Sebzeler: Sarı ve kırmızı biberler, brokoli, karnabahar ve ıspanak faydalı bakterilerin beslenmesini sağlayan besinleri sağlar.
Fasulye: Soya fasulyesi, siyah fasulye ve edamame çözünebilir lif sağlar ve bitki bazlı protein sağlayarak sağlıklı bakterilerin gelişmesine yardımcı olur.
Zencefil ve soğan: Zencefil ve soğan, bağışıklığı güçlendiren antibakteriyel bileşikler olan gingerol ve allicin içerir.
Zerdeçal: Zerdeçal, kilo vermeye ve kaygıyı hafifletmeye yardımcı olurken antioksidan özelliklere de sahiptir.
Dulavratotu: Dulavratotu kökü, geleneksel Çin tıbbında böbrekleri ve dalağı beslerken, dulavratotu çayı yararlı bakterilerin büyümesini destekler.
Kuşkonmaz: Kuşkonmaz susuzluğu giderir ve metabolizmayı hızlandırır.
Yarı olgun muz: Yarı olgun muzlar, kan şekerini yükseltmeden tokluk hissi veren ve kilo vermeye yardımcı olan dirençli nişasta içerir.
Tatlı patatesler: Tatlı patatesler, iyi bağırsak bakterilerinin büyümesini destekleyen dirençli nişasta açısından zengindir.
Sağlıklı yağlar: Zeytinyağı, keten tohumu yağı, kamelya yağı ve avokado yağı bağırsak florasının dengesini korur ve probiyotikler için uygun bir ortam yaratır.

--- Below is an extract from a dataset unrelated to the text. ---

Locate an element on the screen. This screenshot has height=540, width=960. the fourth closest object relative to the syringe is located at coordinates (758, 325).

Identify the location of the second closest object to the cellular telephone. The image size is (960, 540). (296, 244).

Bağırsaklarınızı mikropların bir "Birleşmiş Milletleri" olarak düşünün. Doğru organları besleyerek denge, direnç ve daha iyi kilo kontrolü sağlarsınız.

Hem Geleneksel Çin Tıbbı hem de modern tıp şu konuda hemfikir: 
Stres sindirimi olumsuz etkileyebilir, bağırsak florasını bozabilir ve kilo alımına neden olabilir. Ancak, bu mekanizmaları anlayarak ve dengeli beslenme, bilinçli yaşam ve stres yönetimi yoluyla bunları ele alarak uyumu yeniden sağlayabiliriz.

Geleneksel Çin Tıbbı açısından, dalağa iyi bakmak ve karaciğeri sakinleştirmek, qi'nin sorunsuz akmasını, sindirimin güçlenmesini ve vücudun dengeye dönmesini sağlar. Sonuç sadece kilo kontrolü değil, aynı zamanda daha iyi bağışıklık, ruh hali ve uzun vadeli sağlıktır.


Bu Sitede yayımlanan yazı ve görsellerin fikri sorumluluğu eser sahiplerine aittir
 Bu içerik Coronavirus Günlüğü tarafından derlenmiştir.